■ GOAL OF THE EXERCISE ■
Could you repeat all of the entries word for word, minus any pictures?

·····

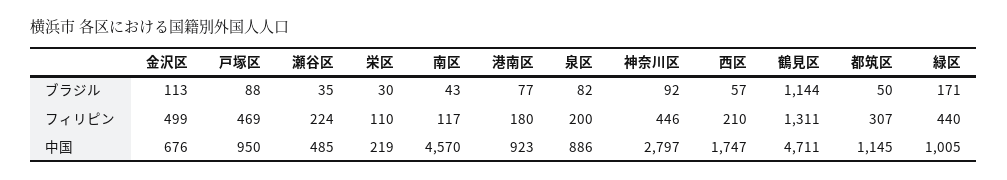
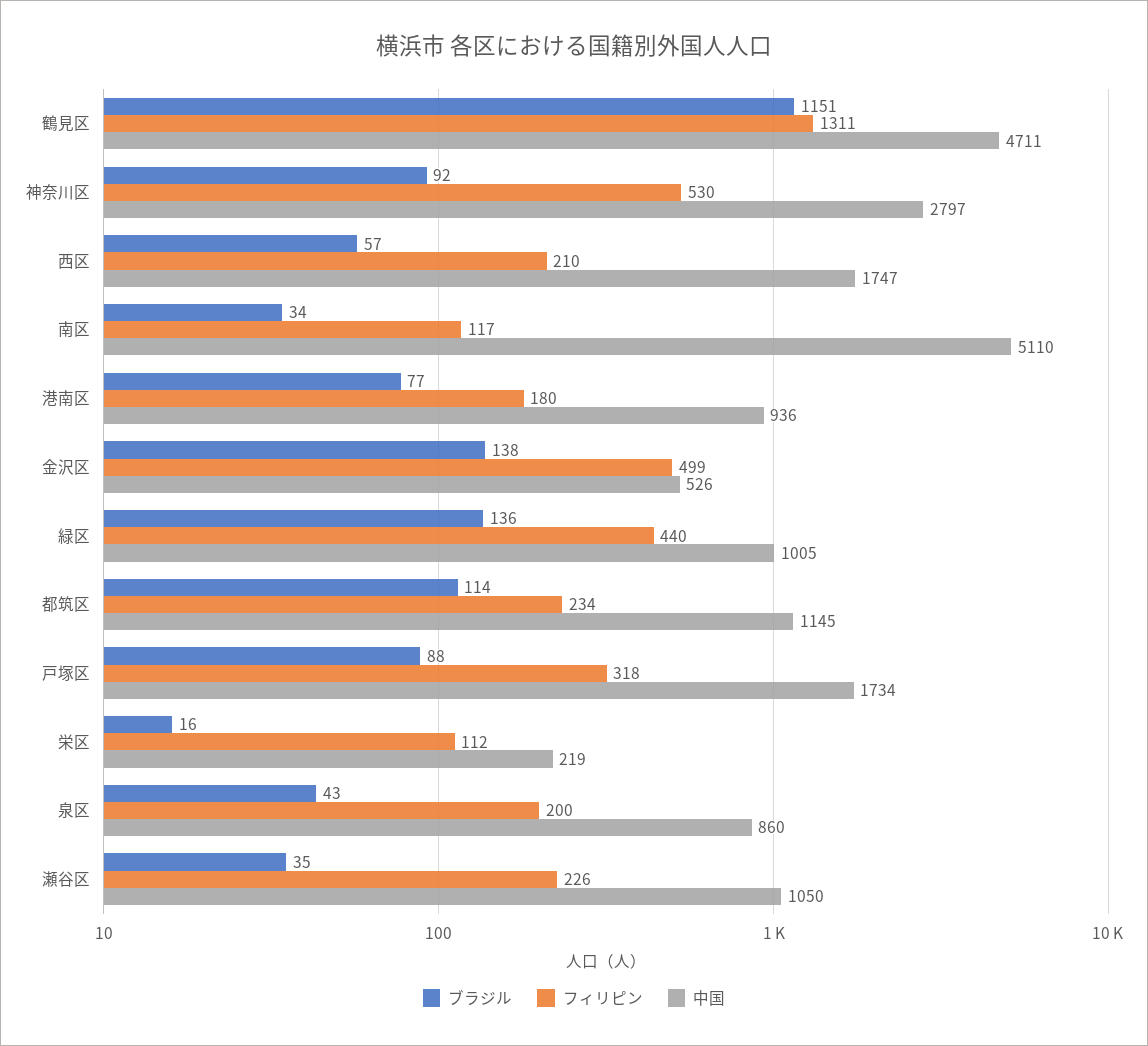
  {
    "ブラジル": {
-     "金沢区": 113,
+     "金沢区": 138,
      "戸塚区": 88,
      "瀬谷区": 35,
-     "栄区": 30,
+     "栄区": 16,
-     "南区": 43,
+     "南区": 34,
      "港南区": 77,
-     "泉区": 82,
+     "泉区": 43,
      "神奈川区": 92,
      "西区": 57,
-     "鶴見区": 1144,
+     "鶴見区": 1151,
-     "都筑区": 50,
+     "都筑区": 114,
-     "緑区": 171
+     "緑区": 136
    },
    "フィリピン": {
      "金沢区": 499,
-     "戸塚区": 469,
+     "戸塚区": 318,
-     "瀬谷区": 224,
+     "瀬谷区": 226,
-     "栄区": 110,
+     "栄区": 112,
      "南区": 117,
      "港南区": 180,
      "泉区": 200,
-     "神奈川区": 446,
+     "神奈川区": 530,
      "西区": 210,
      "鶴見区": 1311,
-     "都筑区": 307,
+     "都筑区": 234,
      "緑区": 440
    },
    "中国": {
-     "金沢区": 676,
+     "金沢区": 526,
-     "戸塚区": 950,
+     "戸塚区": 1734,
-     "瀬谷区": 485,
+     "瀬谷区": 1050,
      "栄区": 219,
-     "南区": 4570,
+     "南区": 5110,
-     "港南区": 923,
+     "港南区": 936,
-     "泉区": 886,
+     "泉区": 860,
      "神奈川区": 2797,
      "西区": 1747,
      "鶴見区": 4711,
      "都筑区": 1145,
      "緑区": 1005
    }
  }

·····

■ SOLUTION TO THE PROBLEM ■
  {
    "ブラジル": {
-     "金沢区": 113,
+     "金沢区": 138,
      "戸塚区": 88,
      "瀬谷区": 35,
-     "栄区": 30,
+     "栄区": 16,
-     "南区": 43,
+     "南区": 34,
      "港南区": 77,
-     "泉区": 82,
+     "泉区": 43,
      "神奈川区": 92,
      "西区": 57,
-     "鶴見区": 1144,
+     "鶴見区": 1151,
-     "都筑区": 50,
+     "都筑区": 114,
-     "緑区": 171
+     "緑区": 136
    },
    "フィリピン": {
      "金沢区": 499,
-     "戸塚区": 469,
+     "戸塚区": 318,
-     "瀬谷区": 224,
+     "瀬谷区": 226,
-     "栄区": 110,
+     "栄区": 112,
      "南区": 117,
      "港南区": 180,
      "泉区": 200,
-     "神奈川区": 446,
+     "神奈川区": 530,
      "西区": 210,
      "鶴見区": 1311,
-     "都筑区": 307,
+     "都筑区": 234,
      "緑区": 440
    },
    "中国": {
-     "金沢区": 676,
+     "金沢区": 526,
-     "戸塚区": 950,
+     "戸塚区": 1734,
-     "瀬谷区": 485,
+     "瀬谷区": 1050,
      "栄区": 219,
-     "南区": 4570,
+     "南区": 5110,
-     "港南区": 923,
+     "港南区": 936,
-     "泉区": 886,
+     "泉区": 860,
      "神奈川区": 2797,
      "西区": 1747,
      "鶴見区": 4711,
      "都筑区": 1145,
      "緑区": 1005
    }
  }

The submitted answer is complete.